*** PASSAGE ***
Unfortunately, the restriction on quality modeled above is a very real problem. The reason is because the computerized search space available to all competitors, or “players,” is substantially the same. This combines with the near-identity of the understanding of value (the goal of stockholder profit) to produce near-identity of the quality measure vectors used by the players. This is effected, in corporations with a standard employer/employee relationship, by what I call “compulsory moral hazard.”
A typical scenario was described to me by an experienced lawyer during a church breakfast in La Jolla . Credit default swaps intended to insure subprime mortgages charge, in a competitive market, say 8.2% of insured value — with insured value totalling trillions of dollars. Reserve requirements are estimated by insurance company employees. An estimate of 8.0% predicts a profit of 0.2% and a proportionately large bonus for the company executive. An estimate of 7.8% doubles this bonus.
Realism would have led closer to the actual value around 20%. But what price realism for the employee making the estimate? He can only base his prediction on fact, history, and mathematical consequences. The executive can immediately do a Web search and find an estimate that comes closer to the executive’s preferences. Thus the employee who attempts scientific realism is not only guilty of attempting to sabotage company hopes. He is, in fact, convicted of negligence for wasting company resources on his analysis, since a simple Web search was all that was necessary to give the executive the conclusion he wanted!
This phenomenon is not restricted to mortgage lenders or insurance specialists. All prognostication of future value is affected. The more players are involved on a single issue (as in vendor/purchaser negotiations), the more intense is this compulsory moral hazard, because the negotiating partner can also check the Web and protest any prediction that varies from the most preferred.
The above analysis shows a clear route to market failure. The first factor is a severe finiteness flaw, called quality collapse, in the normal theory of competition, which can be mitigated by management attention to a full range of possibilities in the planning stage. The second factor is a reappearance of quality collapse when the optimizations done during the planning phase are based on prognostications of future value that are too similar among competitors. The third factor shows realistically how this excessive agreement among quality measure vectors is a consequence of the universal computerized monoculture for information search.
None of these factors are restricted to the particulars of the current mortgage crisis. To borrow Alan Greenspan’s words , they constitute a “flaw in the model …that defines how the world works.” They will recur with equal severity under new circumstances. They may already be recurring even now in bank judgement that agrees to be more restrictive in loans than is optimal.
Several approaches to mitigation are suggested by looking at the parameters of the problem.
***
● WHAT YOU WILL DO
1. In the passage's credit default swap scenario, what percentage of insured value do the swaps charge in a competitive market?
2. List the three factors that the passage identifies as forming a route to market failure.
*** SUPPLIED DATA ***
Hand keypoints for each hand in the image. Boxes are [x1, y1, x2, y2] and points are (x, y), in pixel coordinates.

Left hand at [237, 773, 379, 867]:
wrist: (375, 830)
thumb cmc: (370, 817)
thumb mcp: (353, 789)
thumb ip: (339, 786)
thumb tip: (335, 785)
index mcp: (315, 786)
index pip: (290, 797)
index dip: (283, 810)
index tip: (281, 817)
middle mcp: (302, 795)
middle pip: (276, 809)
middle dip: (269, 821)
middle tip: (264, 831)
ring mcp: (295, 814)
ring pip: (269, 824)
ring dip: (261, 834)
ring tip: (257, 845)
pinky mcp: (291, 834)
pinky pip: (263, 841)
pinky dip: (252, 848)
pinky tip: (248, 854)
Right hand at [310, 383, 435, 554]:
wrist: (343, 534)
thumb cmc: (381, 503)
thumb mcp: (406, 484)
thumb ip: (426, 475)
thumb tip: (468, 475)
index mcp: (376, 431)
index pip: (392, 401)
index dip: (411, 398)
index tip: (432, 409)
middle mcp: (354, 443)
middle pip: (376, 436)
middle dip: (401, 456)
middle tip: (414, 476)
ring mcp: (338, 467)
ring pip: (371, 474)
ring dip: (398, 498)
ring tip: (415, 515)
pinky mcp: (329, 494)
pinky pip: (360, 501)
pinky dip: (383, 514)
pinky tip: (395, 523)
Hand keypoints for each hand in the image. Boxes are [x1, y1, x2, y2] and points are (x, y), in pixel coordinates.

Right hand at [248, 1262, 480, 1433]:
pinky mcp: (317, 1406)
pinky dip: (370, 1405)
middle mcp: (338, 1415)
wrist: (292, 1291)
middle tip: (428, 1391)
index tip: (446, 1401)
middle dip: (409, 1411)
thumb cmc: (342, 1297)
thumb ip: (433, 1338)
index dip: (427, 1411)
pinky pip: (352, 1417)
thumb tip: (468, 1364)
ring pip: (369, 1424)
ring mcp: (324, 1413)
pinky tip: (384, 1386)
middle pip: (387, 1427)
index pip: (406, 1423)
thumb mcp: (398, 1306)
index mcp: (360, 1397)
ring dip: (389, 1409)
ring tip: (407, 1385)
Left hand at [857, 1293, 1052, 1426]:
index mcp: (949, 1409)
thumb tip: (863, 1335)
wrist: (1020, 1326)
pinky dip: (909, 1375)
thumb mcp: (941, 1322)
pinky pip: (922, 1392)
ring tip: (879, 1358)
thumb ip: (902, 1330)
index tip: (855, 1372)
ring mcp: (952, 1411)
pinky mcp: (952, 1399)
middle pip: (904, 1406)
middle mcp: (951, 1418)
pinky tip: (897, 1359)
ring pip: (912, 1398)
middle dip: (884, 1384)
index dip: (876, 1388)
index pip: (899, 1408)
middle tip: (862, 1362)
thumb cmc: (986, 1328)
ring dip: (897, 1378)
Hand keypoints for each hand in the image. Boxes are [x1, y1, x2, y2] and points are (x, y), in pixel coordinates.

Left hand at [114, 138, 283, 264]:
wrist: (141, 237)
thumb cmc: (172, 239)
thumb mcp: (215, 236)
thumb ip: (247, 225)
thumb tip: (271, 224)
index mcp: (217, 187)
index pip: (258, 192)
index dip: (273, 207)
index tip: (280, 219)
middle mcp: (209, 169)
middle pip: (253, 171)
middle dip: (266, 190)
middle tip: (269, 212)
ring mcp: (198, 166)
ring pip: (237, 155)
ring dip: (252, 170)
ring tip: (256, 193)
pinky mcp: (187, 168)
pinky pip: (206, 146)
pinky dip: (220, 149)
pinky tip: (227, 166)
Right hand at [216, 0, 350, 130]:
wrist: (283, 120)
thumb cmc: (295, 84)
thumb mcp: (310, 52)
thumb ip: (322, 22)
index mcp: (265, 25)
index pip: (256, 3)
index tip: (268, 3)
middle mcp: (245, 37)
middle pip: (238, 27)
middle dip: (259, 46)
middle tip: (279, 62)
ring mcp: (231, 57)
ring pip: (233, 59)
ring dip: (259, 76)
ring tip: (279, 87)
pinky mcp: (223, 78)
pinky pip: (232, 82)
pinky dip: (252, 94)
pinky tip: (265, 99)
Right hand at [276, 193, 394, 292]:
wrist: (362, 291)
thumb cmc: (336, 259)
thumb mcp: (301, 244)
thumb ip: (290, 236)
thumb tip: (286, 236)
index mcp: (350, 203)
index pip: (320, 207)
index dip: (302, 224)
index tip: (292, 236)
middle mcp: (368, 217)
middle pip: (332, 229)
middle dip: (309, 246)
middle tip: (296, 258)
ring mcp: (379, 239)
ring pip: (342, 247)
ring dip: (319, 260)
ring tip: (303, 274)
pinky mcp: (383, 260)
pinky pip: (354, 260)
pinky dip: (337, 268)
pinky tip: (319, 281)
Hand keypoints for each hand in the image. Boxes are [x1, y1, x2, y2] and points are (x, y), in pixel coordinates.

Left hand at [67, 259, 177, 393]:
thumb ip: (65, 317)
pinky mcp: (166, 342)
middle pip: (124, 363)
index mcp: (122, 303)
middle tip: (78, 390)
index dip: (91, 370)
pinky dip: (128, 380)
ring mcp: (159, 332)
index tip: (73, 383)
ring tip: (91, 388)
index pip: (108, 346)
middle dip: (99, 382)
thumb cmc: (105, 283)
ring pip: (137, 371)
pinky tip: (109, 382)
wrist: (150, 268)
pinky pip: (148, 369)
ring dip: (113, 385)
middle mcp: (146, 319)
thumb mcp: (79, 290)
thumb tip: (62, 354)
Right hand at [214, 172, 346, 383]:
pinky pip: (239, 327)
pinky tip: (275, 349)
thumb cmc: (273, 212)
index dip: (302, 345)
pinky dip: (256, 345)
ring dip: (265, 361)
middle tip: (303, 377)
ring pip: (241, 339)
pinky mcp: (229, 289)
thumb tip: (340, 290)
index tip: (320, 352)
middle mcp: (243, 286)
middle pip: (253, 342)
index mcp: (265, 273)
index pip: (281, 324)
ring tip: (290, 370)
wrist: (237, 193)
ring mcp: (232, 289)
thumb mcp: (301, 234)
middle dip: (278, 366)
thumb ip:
***
● TASK RESULTS
1. 8.2% of insured value.

2.
1. A severe finiteness flaw, called quality collapse, in the normal theory of competition.
2. A reappearance of quality collapse when planning-phase optimizations rest on prognostications of future value that are too similar among competitors.
3. Excessive agreement among quality measure vectors as a consequence of the universal computerized monoculture for information search.